Diese Regelung ist für viele Kundinnen und Kunden ein Ärgernis. Bei «Kassensturz» und «Espresso» melden sich immer wieder Betroffene und berichten von endlosen Wartezeiten am Telefon und Problemen im Chat.
Ob diese Klausel rechtlich überhaupt zulässig ist, bezweifeln Rechtsexpertinnen und Experten. Eine Kündigung ist ein so genanntes Gestaltungsrecht. Es kann von einer Partei ohne Mitwirkung der Gegenseite ausgeübt werden. Die Klausel von Sunrise widerspricht diesem Rechtsgrundsatz. Ein Kunde wollte es deshalb genau wissen. Er zog gegen Sunrise vor Gericht und machte geltend, die Klausel sei ungewöhnlich und unlauter. Doch die Gerichte wiesen seine Klagen ab.
Für Bezirks- und Obergericht ein zu kleines Missverhältnis
Das Bezirksgericht Zürich und das Obergericht Zürich sind im Wesentlichen der Meinung, die entsprechende Klausel sei für Kundinnen und Kunden ein Nachteil, weil sie ein «offensichtliches Ungleichgewicht» zwischen ihnen und Sunrise schaffe. Jedoch sei dieses Missverhältnis aufgrund der gesamten Umstände nicht «als erheblich» zu qualifizieren.
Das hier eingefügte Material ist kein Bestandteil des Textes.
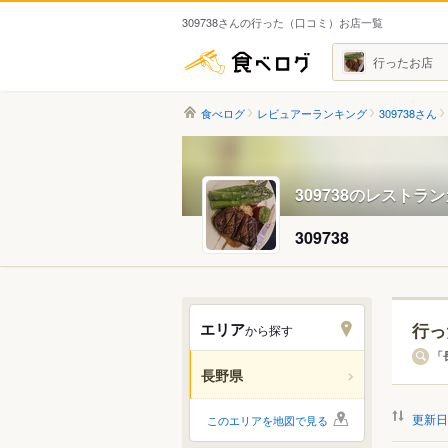
309738さんの行った（口コミ）お店一覧
食べログ
行ったお店
食べログ
レビュアーランキング
309738さん
309738のレストラ
309738
エリア
行っ
から探す
エリ
「
長野県
すべ
更新日
このエリアを地図で見る
長野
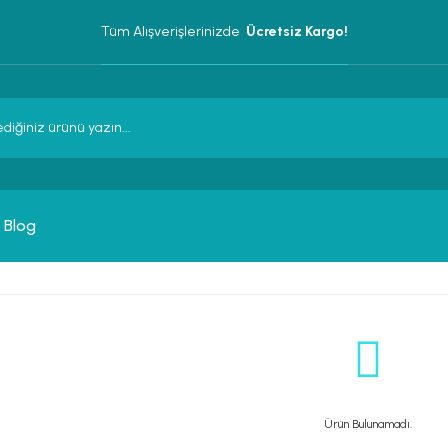
Tüm Alışverişlerinizde 
 Ücretsiz Kargo!
Blog
Ürün Bulunamadı.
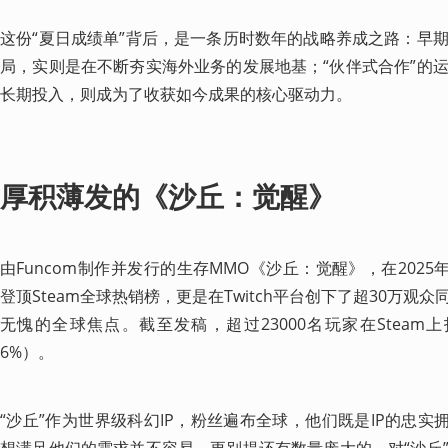
这份“夏日成绩单”背后，是一条历时数年的战略养成之路：早
局，实则是在不断夯实海外业务的发展地基；“伙伴式合作”的
长期投入，则成为了收获如今成果的核心驱动力。
厚积薄发的《沙丘：觉醒》
由Funcom制作并发行的生存MMO《沙丘：觉醒》，在2025
登顶Steam全球热销榜，更是在Twitch平台创下了超30万
无愧的全球焦点。截至发稿，超过23000名玩家在Steam
6%）。
“沙丘”作为世界级科幻IP，粉丝遍布全球，他们既是IP的忠实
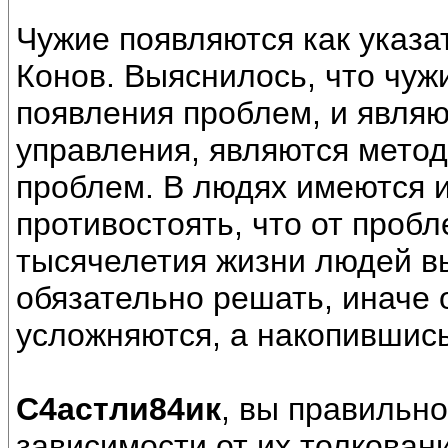
Чужие появляются как указ
Конов. Выяснилось, что чуж
появления проблем, и являю
управления, являются мето
проблем. В людях имеются 
противостоять, что от пробл
тысячелетия жизни людей в
обязательно решать, иначе 
усложняются, а накопившись
С4астли84ик
, вы правильно
зависимости от их толковани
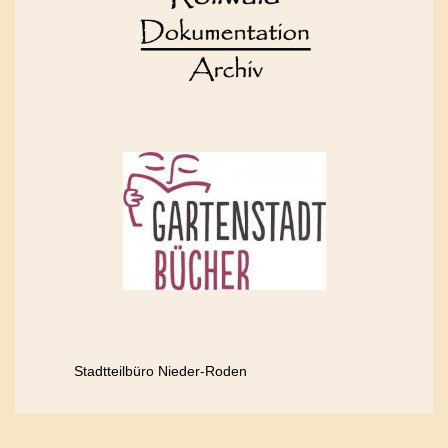
Stadtteilbüro Nieder-Roden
Damit liess sich der betroffene Konsument nicht abspeisen und zog seine Klage vor Bundesgericht. Doch das höchste ging auf seine Klage nicht ein. Konsequenz: Die Frage, ob Sunrise ihren Kundinnen und Kunden verbieten kann, schriftlich zu kündigen, bleibt ungeklärt.
«Keine Rechtsfrage von grundsätzlicher Bedeutung»
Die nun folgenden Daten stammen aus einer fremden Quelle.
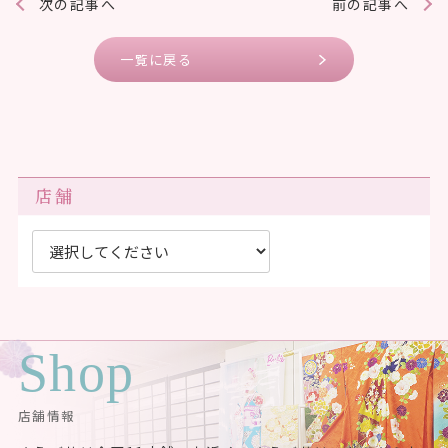
次の記事へ
前の記事へ
一覧に戻る
店舗
Shop
店舗情報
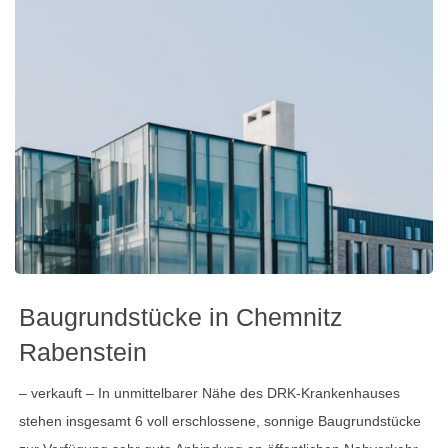
Baugrundstücke in Chemnitz
Rabenstein
– verkauft – In unmittelbarer Nähe des DRK-Krankenhauses
stehen insgesamt 6 voll erschlossene, sonnige Baugrundstücke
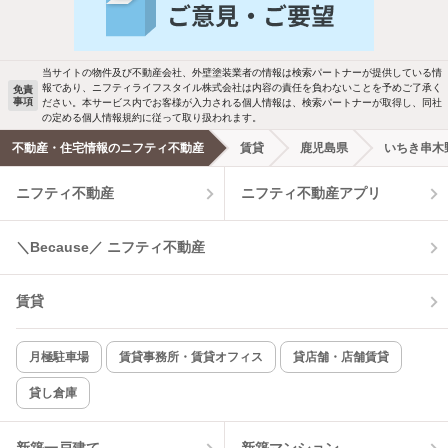
バス・トイレ別
2階以上
駐車場あり
ペット相談
当サイトの物件及び不動産会社、外壁塗装業者の情報は検索パートナーが提供している情
報であり、ニフティライフスタイル株式会社は内容の責任を負わないことを予めご了承く
免責
事項
ださい。本サービス内でお客様が入力される個人情報は、検索パートナーが取得し、同社
洗濯機置場あり
独立洗面台
の定める個人情報規約に従って取り扱われます。
不動産・住宅情報のニフティ不動産
賃貸
鹿児島県
いちき串木
エアコンあり
都市ガス
ニフティ不動産
ニフティ不動産アプリ
温水洗浄便座
オートロック
＼Because／ ニフティ不動産
コンロ2口以上
追焚き機能
賃貸
TV付インターホン
角部屋
新着のみ
インターネット無料
月極駐車場
賃貸事務所・賃貸オフィス
貸店舗・店舗賃貸
貸し倉庫
該当件数:
物件一覧に反映
4
件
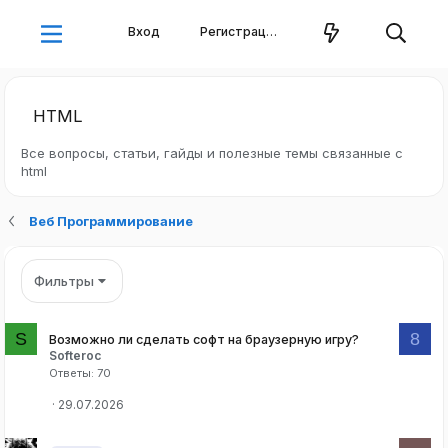
Вход
Регистрация
HTML
Все вопросы, статьи, гайды и полезные темы связанные с
html
Веб Программирование
Фильтры
S
8
Возможно ли сделать софт на браузерную игру?
Softeroc
Ответы
70
29.07.2026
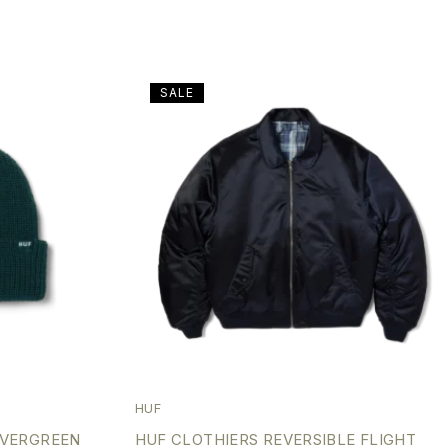
SALE
HUF
EVERGREEN
HUF CLOTHIERS REVERSIBLE FLIGHT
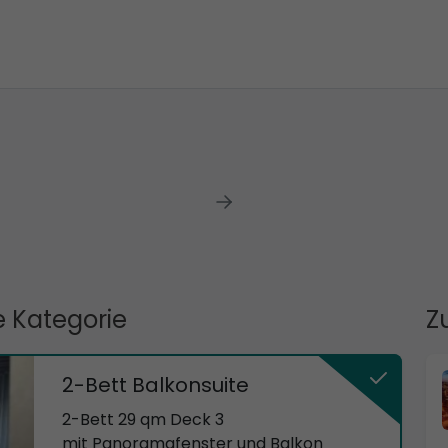
 Kategorie
Z
2-Bett Balkonsuite
2-Bett 29 qm Deck 3
mit Panoramafenster und Balkon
Der Gang ans Bundesgericht ist an verschiedene Voraussetzungen gebunden: Um eine Frage höchstrichterlich entscheiden zu lassen, muss es um einen Streitwert von mindestens 30'000 Franken gehen. Das Bundesgericht kann aber auch geringfügigere Streitsachen behandeln, wenn es sich um «eine Frage von grundsätzlicher Bedeutung handelt». Welche Fragen das sind, entscheidet das Bundesgericht selbst.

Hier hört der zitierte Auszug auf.